Random Variables

Computational Mathematics and Statistics Camp University of Chicago September 2018

Probability mass function

  • Go back to our experiment example – probability comes from probability of outcomes
  • \(P(C, T, C) = P(C)P(T)P(C) = \frac{1}{2}\frac{1}{2}\frac{1}{2} = \frac{1}{8}\)
  • This applies to all outcomes

    \[ \begin{eqnarray} p(X = 0) & = & P(C, C, C) = \frac{1}{8}\\ p(X = 1) & = & P(T, C, C) + P(C, T, C) + P(C, C, T) = \frac{3}{8} \\ p(X = 2) & = & P(T, T, C) + P(T, C, T) + P(C, T, T) = \frac{3}{8} \\ p(X = 3) & = & P(T, T, T) = \frac{1}{8} \end{eqnarray} \]
  • \(p(X = a) = 0\), for all \(a \notin (0, 1, 2, 3)\)

Probability mass function

  • Consider outcome of election
    • \(X(v)=1\) if \(v>0.5\) otherwise \(X(v) = 0\)
    • \(P(X = 1)\) then is equal to \(P(v>0.5)\)

Probability mass function

  • If \(X\) is defined on an outcome space that is discrete (countable), we’ll call it discrete
  • Probability Mass Function: For a discrete random variable \(X\), define the probability mass function \(p(x)\) as

    \[ \begin{eqnarray} p(x) & = & P(X = x) \end{eqnarray} \]

Topic model example

  • Topics: distinct concepts (war in Afghanistan, national debt, fire department grants)

+--

*Requests:*
**1)** In the random variables slides, which three topics are listed for the topic model example?
**2)** Extend the random variables slides, starting after their last line.
The listing comes from a separate source and is unrelated to the random variables slides.

*Material:*
+--

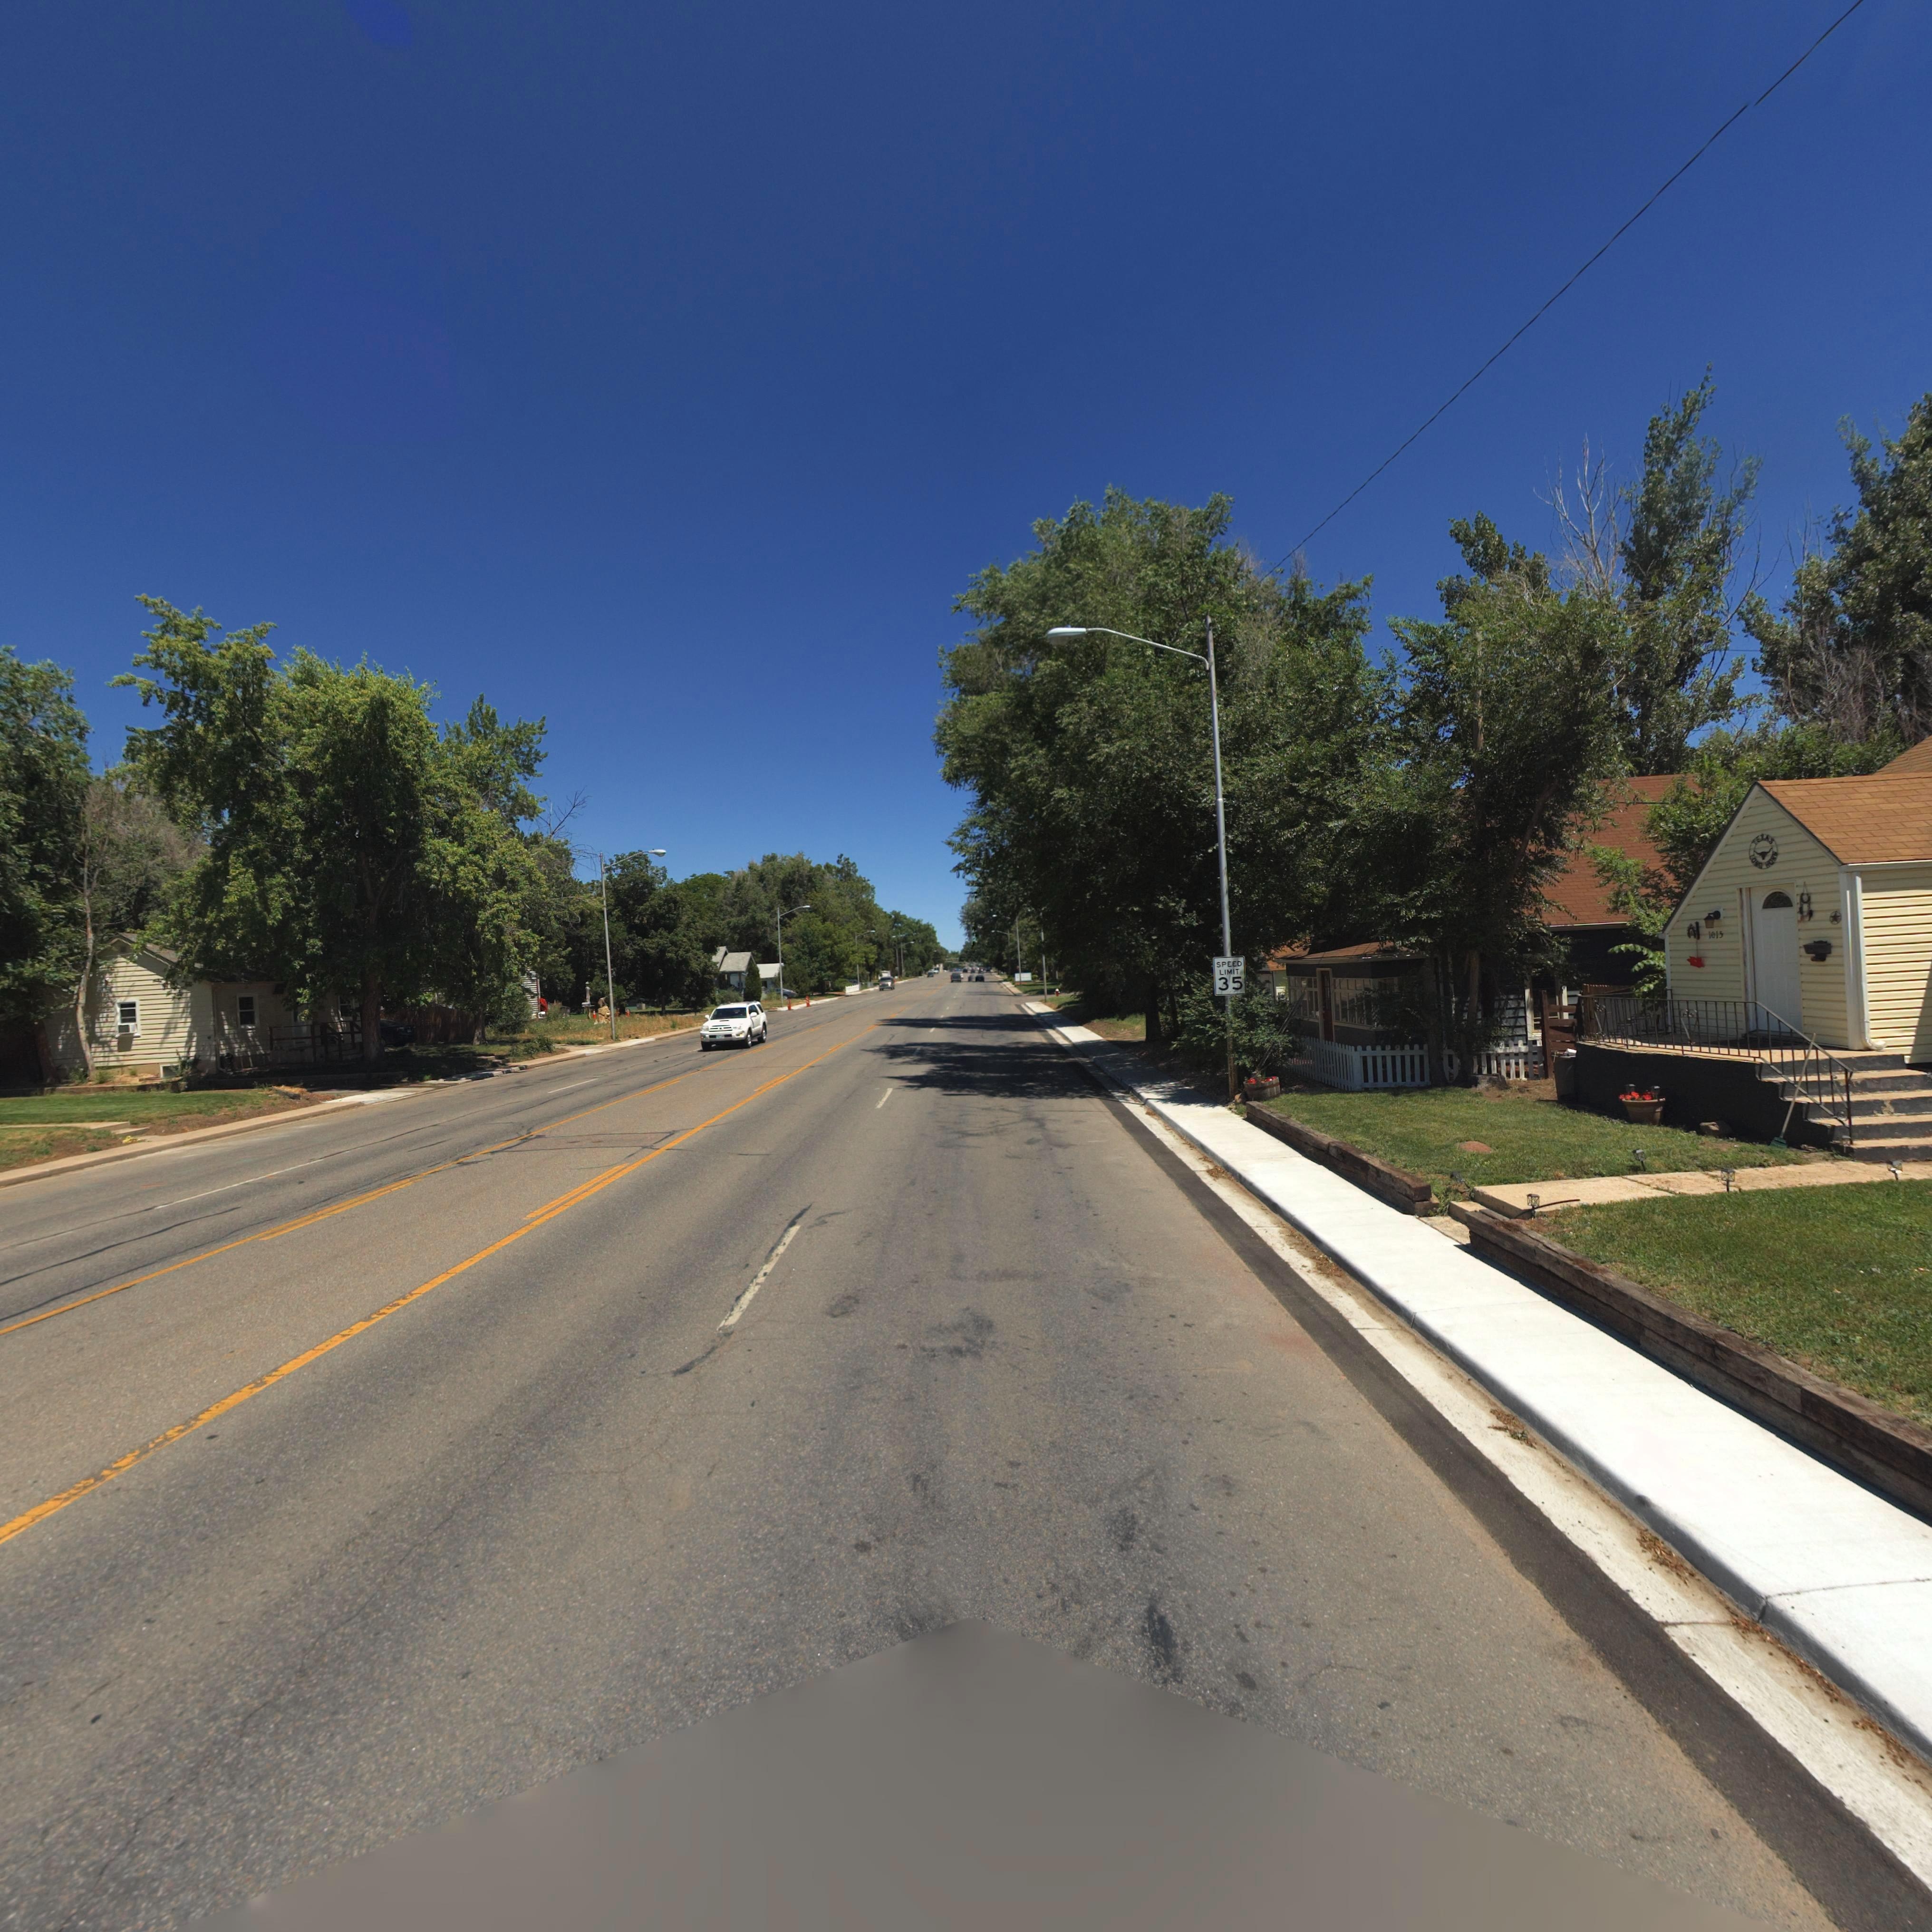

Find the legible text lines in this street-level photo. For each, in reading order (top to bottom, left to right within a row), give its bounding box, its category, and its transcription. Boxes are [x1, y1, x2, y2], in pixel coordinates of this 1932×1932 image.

[1709, 930, 1723, 939] StreetNumber: 1015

+--

*Set of answers:*
**1)** War in Afghanistan, national debt, and fire department grants.

**2)**
  • Mathematically: Probability Mass Function on Words
    • Probability of using word, when discussing a topic
  • Suppose we have a set of words:
    • (afghanistan, fire, department, soldier, troop, war, grant)
  • Topic 1 (war)
    • P(afghanistan) = 0.3; P(fire) = 0.0001; P(department) = 0.0001; P(soldier) = 0.2; P(troop) = 0.2; P(war)=0.2997; P(grant)=0.0001
  • Topic 2 (fire departments ):
    • P(afghanistan) = 0.0001; P(fire) = 0.3; P(department) = 0.2; P(soldier) = 0.0001; P(troop) = 0.0001; P(war)=0.0001; P(grant)=0.2997
  • Take a set of documents and estimate topics

Cumulative mass function

  • For a random variable \(X\), define the cumulative mass function \(F(x)\) as, \[ \begin{eqnarray} F(x) & = & P(X \leq x) \end{eqnarray} \]
  • Characterizes how probability cumulates as \(X\) gets larger
  • \(F(x) \in [0,1]\)
  • \(F(x)\) is non-decreasing

Three person experiment

  • Consider the three person experiment: \(P(T) = P(C) = 1/2\)
  • What is \(F(2)\)?

    \[ \begin{eqnarray} F(2) & = & P(X = 0) + P(X = 1) + P(X = 2) \\ & = & \frac{1}{8} + \frac{3}{8} + \frac{3}{8} \\ & = & \frac{7}{8} \end{eqnarray} \]
  • What is \(F(2) - F(1)\)?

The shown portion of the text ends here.